A Fireglow maple (Acer palmatum ‘Fireglow’) was added to the left side of the garden (away from the three square windows that were  blocked by the original cherry tree), and its burgundy foliage will be a colorful highlight from spring until fall, contrasting well with the golden threadleaf cypress that we saved. Even in winter the burgundy stems add a subtle color detail.

Midwinter Fire twig dogwoods  (Cornus sanguinea ‘Midwinter Fire’) add a splash of color in winter, showing up well against the dark green foliage of the existing rhododendrons. They also repeat the color of the heavenly bamboo planted adjacent to the sidewalk, visually expanding the space.
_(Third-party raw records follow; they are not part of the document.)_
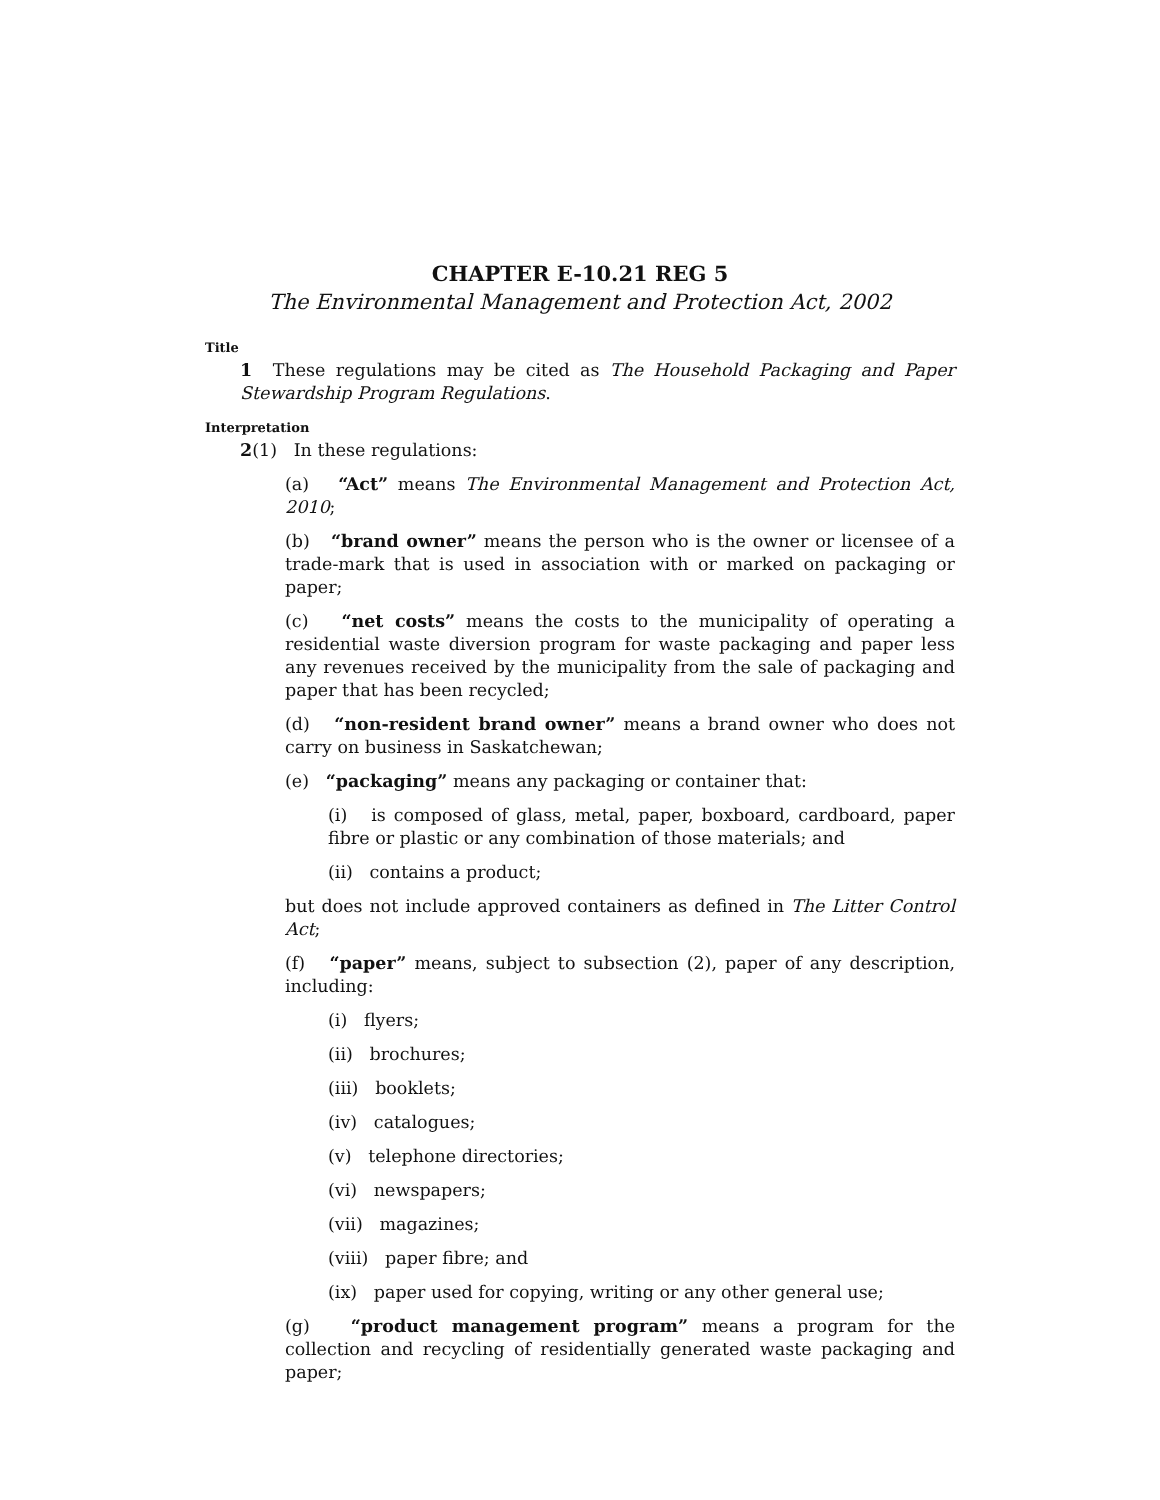CHAPTER E-10.21 REG 5
The Environmental Management and Protection Act, 2002
Title
1 These regulations may be cited as The Household Packaging and Paper Stewardship Program Regulations.
Interpretation
2(1) In these regulations:
(a) “Act” means The Environmental Management and Protection Act, 2010;
(b) “brand owner” means the person who is the owner or licensee of a trade-mark that is used in association with or marked on packaging or paper;
(c) “net costs” means the costs to the municipality of operating a residential waste diversion program for waste packaging and paper less any revenues received by the municipality from the sale of packaging and paper that has been recycled;
(d) “non-resident brand owner” means a brand owner who does not carry on business in Saskatchewan;
(e) “packaging” means any packaging or container that:
(i) is composed of glass, metal, paper, boxboard, cardboard, paper fibre or plastic or any combination of those materials; and
(ii) contains a product;
but does not include approved containers as defined in The Litter Control Act;
(f) “paper” means, subject to subsection (2), paper of any description, including:
(i) flyers;
(ii) brochures;
(iii) booklets;
(iv) catalogues;
(v) telephone directories;
(vi) newspapers;
(vii) magazines;
(viii) paper fibre; and
(ix) paper used for copying, writing or any other general use;
(g) “product management program” means a program for the collection and recycling of residentially generated waste packaging and paper;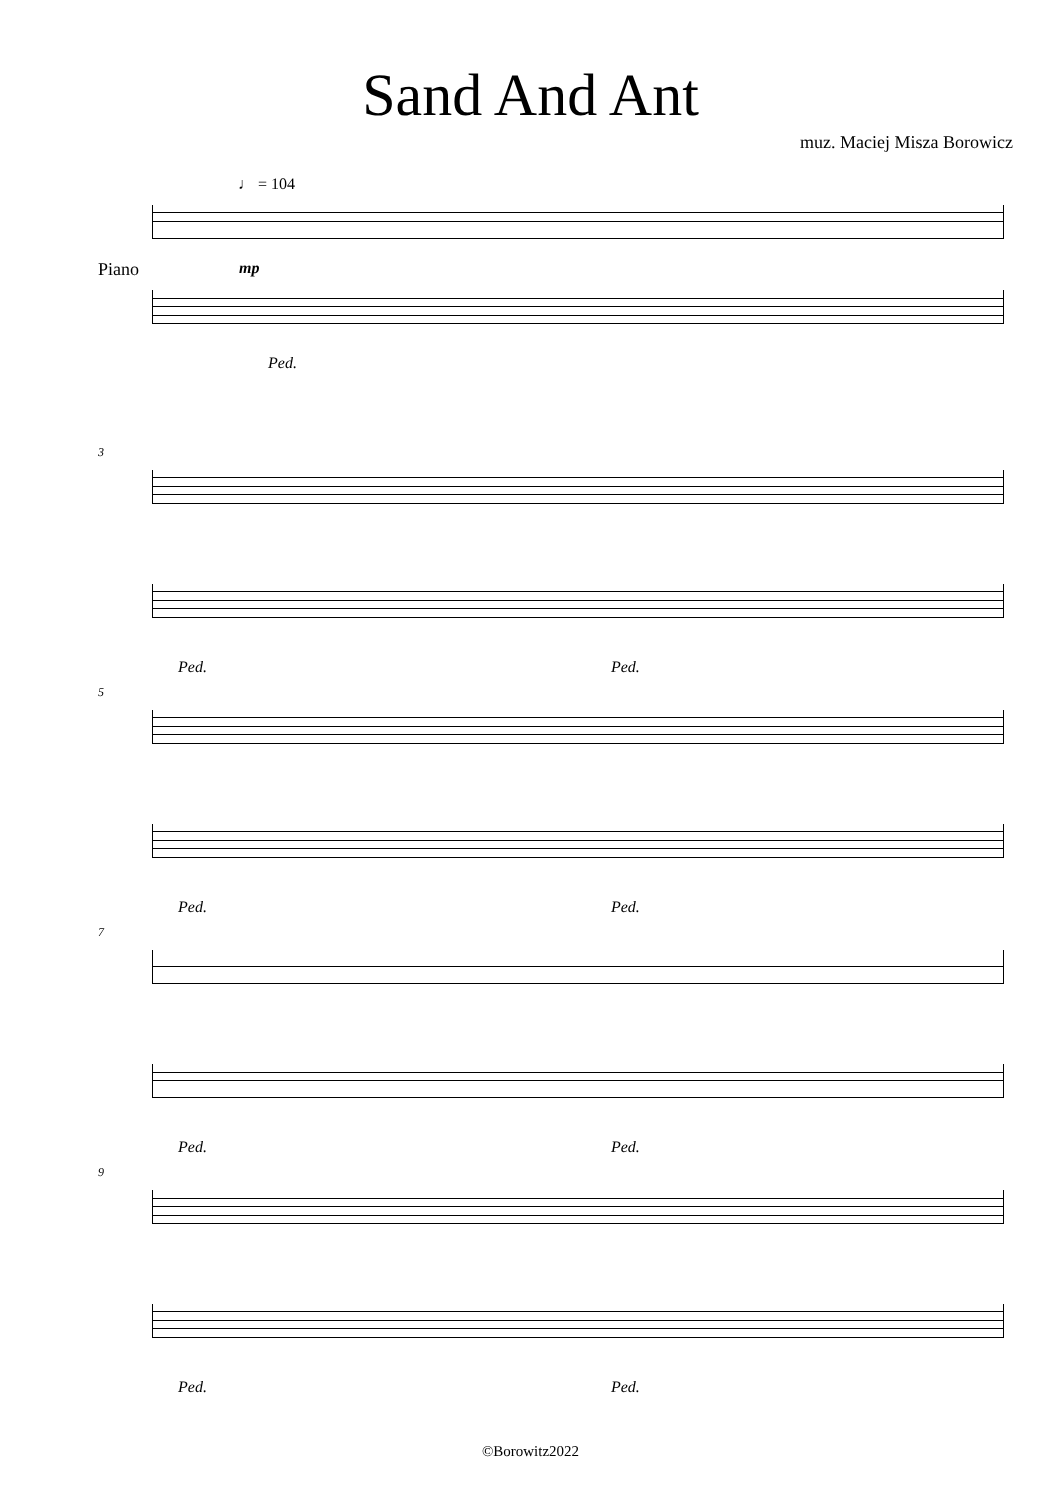Sand And Ant
muz. Maciej Misza Borowicz
♩ = 104
Piano mp
Ped.
3
Ped. Ped.
5
Ped. Ped.
7
Ped. Ped.
9
Ped. Ped.
©Borowitz2022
if only you could smell this...

If only you could smell this…

Overgrown Alberta spruce that once flanked the pathway were replaced with fragrant winter daphne (Daphne odora ‘Aureo-marginata’) – a wonderful, gold and green variegated, evergreen shrub. What a perfect way to make guest feel welcome.

While there are many cultivars of heavenly bamboo (Nandina domestica), my number 1 choice is always Gulf Stream heavenly bamboo for its tidy mounding habit and colorful foliage. Unlike the gangly specimens planted by the sidewalk (most likely the species rather than a select cultivar), these have a more refined appearance yet need no pruning. IMG_0598 Ample room has been left to allow them to grow to their mature size of 3 feet tall and wide. I love the way the red foliage echoes the Midwinter Fire dogwoods.
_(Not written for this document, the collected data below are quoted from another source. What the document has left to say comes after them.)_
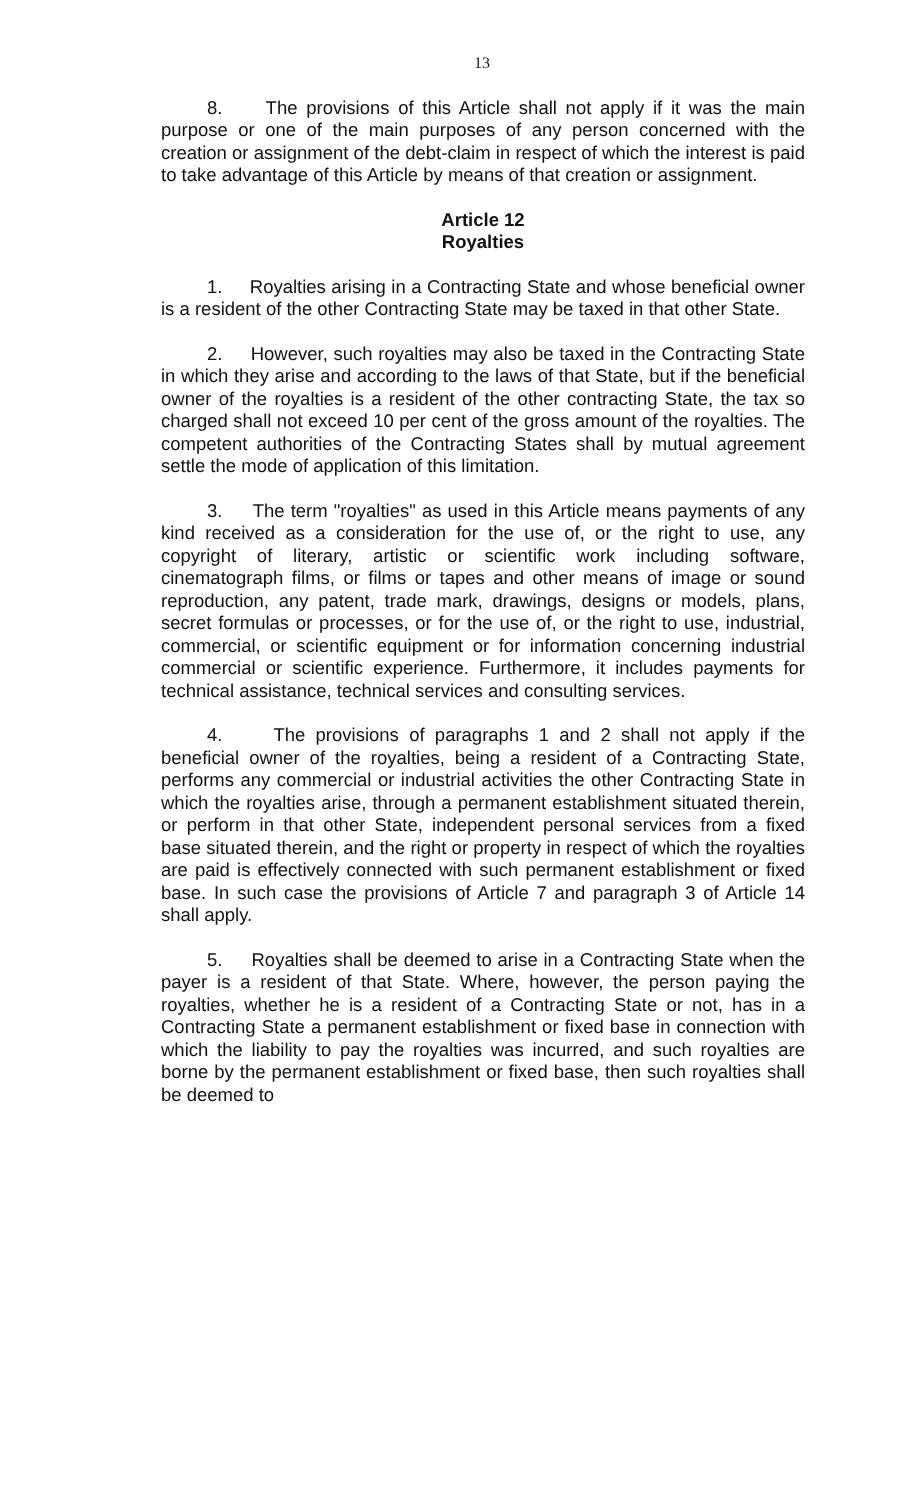13
8. The provisions of this Article shall not apply if it was the main purpose or one of the main purposes of any person concerned with the creation or assignment of the debt-claim in respect of which the interest is paid to take advantage of this Article by means of that creation or assignment.
Article 12
Royalties
1. Royalties arising in a Contracting State and whose beneficial owner is a resident of the other Contracting State may be taxed in that other State.
2. However, such royalties may also be taxed in the Contracting State in which they arise and according to the laws of that State, but if the beneficial owner of the royalties is a resident of the other contracting State, the tax so charged shall not exceed 10 per cent of the gross amount of the royalties. The competent authorities of the Contracting States shall by mutual agreement settle the mode of application of this limitation.
3. The term "royalties" as used in this Article means payments of any kind received as a consideration for the use of, or the right to use, any copyright of literary, artistic or scientific work including software, cinematograph films, or films or tapes and other means of image or sound reproduction, any patent, trade mark, drawings, designs or models, plans, secret formulas or processes, or for the use of, or the right to use, industrial, commercial, or scientific equipment or for information concerning industrial commercial or scientific experience. Furthermore, it includes payments for technical assistance, technical services and consulting services.
4. The provisions of paragraphs 1 and 2 shall not apply if the beneficial owner of the royalties, being a resident of a Contracting State, performs any commercial or industrial activities the other Contracting State in which the royalties arise, through a permanent establishment situated therein, or perform in that other State, independent personal services from a fixed base situated therein, and the right or property in respect of which the royalties are paid is effectively connected with such permanent establishment or fixed base. In such case the provisions of Article 7 and paragraph 3 of Article 14 shall apply.
5. Royalties shall be deemed to arise in a Contracting State when the payer is a resident of that State. Where, however, the person paying the royalties, whether he is a resident of a Contracting State or not, has in a Contracting State a permanent establishment or fixed base in connection with which the liability to pay the royalties was incurred, and such royalties are borne by the permanent establishment or fixed base, then such royalties shall be deemed to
Also working with those warm shades are the Winter Chocolate heather (Calluna vulgaris ‘Winter Chocolate’). In spring this brick red foliage will transition to bright green and orange with lavender flowers in late summer. This is most definitely NOT your ‘builders basic’ heather!!

Winter Chocolate heather - delicious

Winter Chocolate heather – delicious

Although I had to remove two large Colorado blue spruce since space and scale simply did not accommodate their mature size, I added two Wells Special Hinoki cypress for sculptural interest year round. I was also able to re-use several variegated boxwood, Rainbow drooping fetterbush and Japanese andromeda (Pieris japonica).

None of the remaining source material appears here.